Gesellschaftsdrama

„Loveless“ im Kino

Es ist kalt in Russland – Lieblosigkeit allerorten

Alpenrepublik

Ein Paar aus der russischen Mittelschicht in ­Moskau hat sich gründlich auseinandergelebt. Der Mann und die Frau haben neue Partner, mit dem gemeinsamen Sohn wollen beide möglichst wenig zu tun haben. Der Junge zieht die verzweifelte Konsequenz: Er verschwindet. Eine groß ­angelegte Suchaktion einer merkwürdigen, leicht paramili­tärisch anmutenden Freiwilligenorganisation führt weiter ins Niemandsland und zu einem denk­würdigen Besuch bei einer postsowjetischen Monstermutter.

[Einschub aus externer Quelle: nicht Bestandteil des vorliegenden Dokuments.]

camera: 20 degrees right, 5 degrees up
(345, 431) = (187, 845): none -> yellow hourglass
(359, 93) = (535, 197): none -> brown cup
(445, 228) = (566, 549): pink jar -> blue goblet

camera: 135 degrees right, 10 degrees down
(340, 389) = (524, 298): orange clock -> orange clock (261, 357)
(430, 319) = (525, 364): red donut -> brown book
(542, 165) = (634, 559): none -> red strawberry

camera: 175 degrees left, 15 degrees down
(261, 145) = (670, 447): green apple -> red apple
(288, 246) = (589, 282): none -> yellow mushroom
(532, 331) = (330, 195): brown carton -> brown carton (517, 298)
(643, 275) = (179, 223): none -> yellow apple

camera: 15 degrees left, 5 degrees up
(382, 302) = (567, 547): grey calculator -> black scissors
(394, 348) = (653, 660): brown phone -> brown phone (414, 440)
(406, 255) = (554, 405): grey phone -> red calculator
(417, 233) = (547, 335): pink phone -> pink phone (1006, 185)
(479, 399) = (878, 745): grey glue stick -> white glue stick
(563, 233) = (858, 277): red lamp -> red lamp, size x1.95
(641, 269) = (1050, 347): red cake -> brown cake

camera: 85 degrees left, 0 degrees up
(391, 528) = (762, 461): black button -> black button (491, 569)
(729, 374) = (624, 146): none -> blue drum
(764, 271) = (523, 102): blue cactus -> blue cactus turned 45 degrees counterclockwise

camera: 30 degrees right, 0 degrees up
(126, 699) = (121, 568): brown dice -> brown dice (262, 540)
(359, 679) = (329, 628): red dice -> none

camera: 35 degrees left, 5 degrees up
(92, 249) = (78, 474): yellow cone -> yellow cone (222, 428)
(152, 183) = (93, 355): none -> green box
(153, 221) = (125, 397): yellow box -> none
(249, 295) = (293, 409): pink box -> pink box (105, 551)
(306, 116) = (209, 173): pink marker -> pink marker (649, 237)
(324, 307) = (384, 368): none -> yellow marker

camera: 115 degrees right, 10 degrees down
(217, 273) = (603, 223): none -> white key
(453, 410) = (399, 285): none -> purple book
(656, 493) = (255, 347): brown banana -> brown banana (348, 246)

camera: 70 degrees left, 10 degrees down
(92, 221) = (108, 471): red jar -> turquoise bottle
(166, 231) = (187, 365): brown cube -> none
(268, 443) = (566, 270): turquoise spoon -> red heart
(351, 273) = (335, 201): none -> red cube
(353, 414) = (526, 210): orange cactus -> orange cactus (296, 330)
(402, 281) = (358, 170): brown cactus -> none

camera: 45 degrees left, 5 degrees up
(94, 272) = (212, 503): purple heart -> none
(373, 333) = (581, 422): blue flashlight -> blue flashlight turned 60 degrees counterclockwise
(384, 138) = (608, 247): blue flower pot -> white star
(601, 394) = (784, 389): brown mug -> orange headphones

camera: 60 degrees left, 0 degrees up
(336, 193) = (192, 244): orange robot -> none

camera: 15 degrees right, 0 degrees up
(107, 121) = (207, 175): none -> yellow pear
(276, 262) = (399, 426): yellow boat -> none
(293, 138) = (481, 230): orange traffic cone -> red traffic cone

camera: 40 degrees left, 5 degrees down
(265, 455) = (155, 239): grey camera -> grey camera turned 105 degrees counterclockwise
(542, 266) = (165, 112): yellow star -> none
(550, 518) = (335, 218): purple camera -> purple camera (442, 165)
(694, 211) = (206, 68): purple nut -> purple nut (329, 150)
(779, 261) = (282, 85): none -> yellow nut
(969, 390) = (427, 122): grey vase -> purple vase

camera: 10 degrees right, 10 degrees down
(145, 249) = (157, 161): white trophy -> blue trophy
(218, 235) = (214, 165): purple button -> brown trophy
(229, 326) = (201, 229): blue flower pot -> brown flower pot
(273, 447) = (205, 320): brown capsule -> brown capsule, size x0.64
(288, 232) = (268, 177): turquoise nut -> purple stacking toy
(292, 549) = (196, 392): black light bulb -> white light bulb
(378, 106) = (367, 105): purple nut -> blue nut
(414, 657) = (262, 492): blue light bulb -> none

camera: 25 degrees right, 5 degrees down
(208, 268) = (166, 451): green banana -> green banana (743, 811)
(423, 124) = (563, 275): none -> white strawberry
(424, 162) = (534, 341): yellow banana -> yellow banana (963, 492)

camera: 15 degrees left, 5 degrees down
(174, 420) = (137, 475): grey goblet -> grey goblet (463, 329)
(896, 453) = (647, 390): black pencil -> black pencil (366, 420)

Irgendwo muss die Lieblosigkeit ja herkommen, von der Andrey Zvyagintsev in „Loveless“ erzählt. Sie steckt aber auch in den Gebäuden und im ­Klima – und in den kühlen, oft halbdunklen Bildern. Im Radio und im Fernsehen wird Geschichte ­gemacht, die Stimmung ist apokalyptisch, der ­Ukrainekonflikt beginnt. Die Menschen, aus denen sich noch eine Zivilgesellschaft bilden könnte, zeigt Zvyagintsev als hoffnungslos verloren und sinnlos materialistisch.

2014 erzählte der aus Nowosibirsk stammende Regisseur in dem Geniestreich „Leviathan“ eine Geschichte aus der russischen Provinz, in der die Korruption und Rechtlosigkeit, von der das ganze Land geprägt ist, wie in einer Modellsituation ­erkennbar war. Nun wendet Zvyagintsev sich den Menschen zu, von denen am ehesten eine ­Erneuerung der Gesellschaft zu erwarten sein könnte. Sein Befund könnte, wie schon in ­„Leviathan“, pessimistischer nicht sein. Ein spannendes Drama – und ein wichtiger Film über das heutige Russland.

Nelyubov (OT) RUS/F/B/D 2017, 127 Min., R: Andrey Zvyagintsev, D: ­Maryana Spyvak, Alexey Rozin, Matvey Novikov, Start: 15.3.